Our physical training (PT) master was one of those. As school kids, most of us did not know any better than to make fun of him. In my middle-age, as I look back at those times, this too is one of the many that makes me realize that we all screw up when we are young. Our words and behavior later as adults, by when we ought to know right from wrong are what matter. Of course, some are assholes, unlike most of us who become better people with age.
That PT master was not at ease with the language that the colonizers left behind. One day, when PT was rained out and we had to stay in the classroom, he told a student who was sitting by the window to open it. I suppose it was closed to keep the rain spray away. "Open the window, and let the climate come in," he ordered.
We barely concealed our smiles, and we laughed loudly later. For days. Like I said, we didn't know any better.
It is one thing for a person who is not a native language speaker to confuse the climate and weather. It is another when native speakers intentionally treat them as synonyms only because they are anti-science and deny that we are going through human-caused climate change that is affecting the weather patterns.

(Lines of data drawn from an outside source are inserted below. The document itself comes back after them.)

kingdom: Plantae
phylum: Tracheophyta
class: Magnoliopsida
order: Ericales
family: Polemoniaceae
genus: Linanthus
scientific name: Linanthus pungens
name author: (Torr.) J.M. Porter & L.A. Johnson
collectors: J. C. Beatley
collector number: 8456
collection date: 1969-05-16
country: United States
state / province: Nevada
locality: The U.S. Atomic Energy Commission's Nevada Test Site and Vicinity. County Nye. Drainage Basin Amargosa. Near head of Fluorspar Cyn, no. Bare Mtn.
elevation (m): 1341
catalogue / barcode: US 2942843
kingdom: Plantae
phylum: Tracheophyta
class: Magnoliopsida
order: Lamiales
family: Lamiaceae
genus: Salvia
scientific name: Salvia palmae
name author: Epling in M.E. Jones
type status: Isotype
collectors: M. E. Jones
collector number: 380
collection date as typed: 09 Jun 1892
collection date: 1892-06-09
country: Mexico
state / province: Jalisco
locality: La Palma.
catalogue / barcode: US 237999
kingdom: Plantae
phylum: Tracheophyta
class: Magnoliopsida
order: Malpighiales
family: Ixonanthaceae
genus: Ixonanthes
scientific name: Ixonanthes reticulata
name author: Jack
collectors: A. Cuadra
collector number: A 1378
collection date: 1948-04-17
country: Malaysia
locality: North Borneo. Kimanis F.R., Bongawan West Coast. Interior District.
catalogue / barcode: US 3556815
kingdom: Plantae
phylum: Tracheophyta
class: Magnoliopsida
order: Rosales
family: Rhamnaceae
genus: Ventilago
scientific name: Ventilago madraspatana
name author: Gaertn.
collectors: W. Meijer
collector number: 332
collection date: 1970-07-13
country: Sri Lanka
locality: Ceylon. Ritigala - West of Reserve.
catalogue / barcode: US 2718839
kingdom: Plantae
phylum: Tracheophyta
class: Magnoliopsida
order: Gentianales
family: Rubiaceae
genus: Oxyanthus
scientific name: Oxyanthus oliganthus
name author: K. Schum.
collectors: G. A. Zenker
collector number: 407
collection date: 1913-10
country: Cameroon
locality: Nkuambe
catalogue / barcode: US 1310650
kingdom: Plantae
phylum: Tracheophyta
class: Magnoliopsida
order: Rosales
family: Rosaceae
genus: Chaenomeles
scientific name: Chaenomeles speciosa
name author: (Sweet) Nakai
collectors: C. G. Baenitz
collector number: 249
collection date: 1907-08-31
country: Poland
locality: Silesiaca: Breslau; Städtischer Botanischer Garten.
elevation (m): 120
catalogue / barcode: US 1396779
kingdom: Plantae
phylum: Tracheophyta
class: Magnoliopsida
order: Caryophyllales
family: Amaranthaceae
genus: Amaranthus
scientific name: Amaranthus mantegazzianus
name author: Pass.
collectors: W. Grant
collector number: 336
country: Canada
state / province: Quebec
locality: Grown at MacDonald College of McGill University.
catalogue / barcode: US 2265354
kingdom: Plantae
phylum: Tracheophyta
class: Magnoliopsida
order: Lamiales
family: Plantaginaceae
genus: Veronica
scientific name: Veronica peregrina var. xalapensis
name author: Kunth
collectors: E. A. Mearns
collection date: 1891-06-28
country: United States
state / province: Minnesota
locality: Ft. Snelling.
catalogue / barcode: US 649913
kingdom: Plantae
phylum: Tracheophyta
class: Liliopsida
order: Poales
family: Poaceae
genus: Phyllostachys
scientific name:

[A] changing climate can “load the dice” on weather, making certain kinds of extreme event more likely. For example: the amount of water vapor that the atmosphere can hold increases with temperature. Heat it up by 1° F, and the moisture content increases by about 3 percent. The result? More intense rainstorms. Similarly, heat waves happen more often when the planet as a whole gets warmer. Does one torrential storm or one bad heat wave prove climate change is happening? Of course not. Multiple long-term lines of evidence do that. But climate change will make heavy rainfall even heavier, and heatwaves hotter and more frequent. It’s reasonable to suspect that climate change plays a role in recent events.Remember that infamous incident at the US Senate when a moronic senator tossed a snowball as evidence that there is no global warming? More morons in North Carolina even banned the discussion of science-based policies.
As Hurricane Florence slowly makes it way to the land--it looks like it will be one hell of a slow crawl, which means dangerous levels of rains and floods--I wish reporters will ask those moronic politicians to explain the difference between weather and climate, and how climate change affects weather. But, of course, those morons will dodge it, like how they always respond that it is inappropriate to talk about about gun-control policies right after yet another mass shooting.
As a middle-aged man, when I know better than what I knew as a high school kid, I know it is most fitting to make fun of these deniers who do not want to acknowledge the difference between weather and climate, and how the changing climate affects the weather.
Hey, PT master, you are alright! Thanks.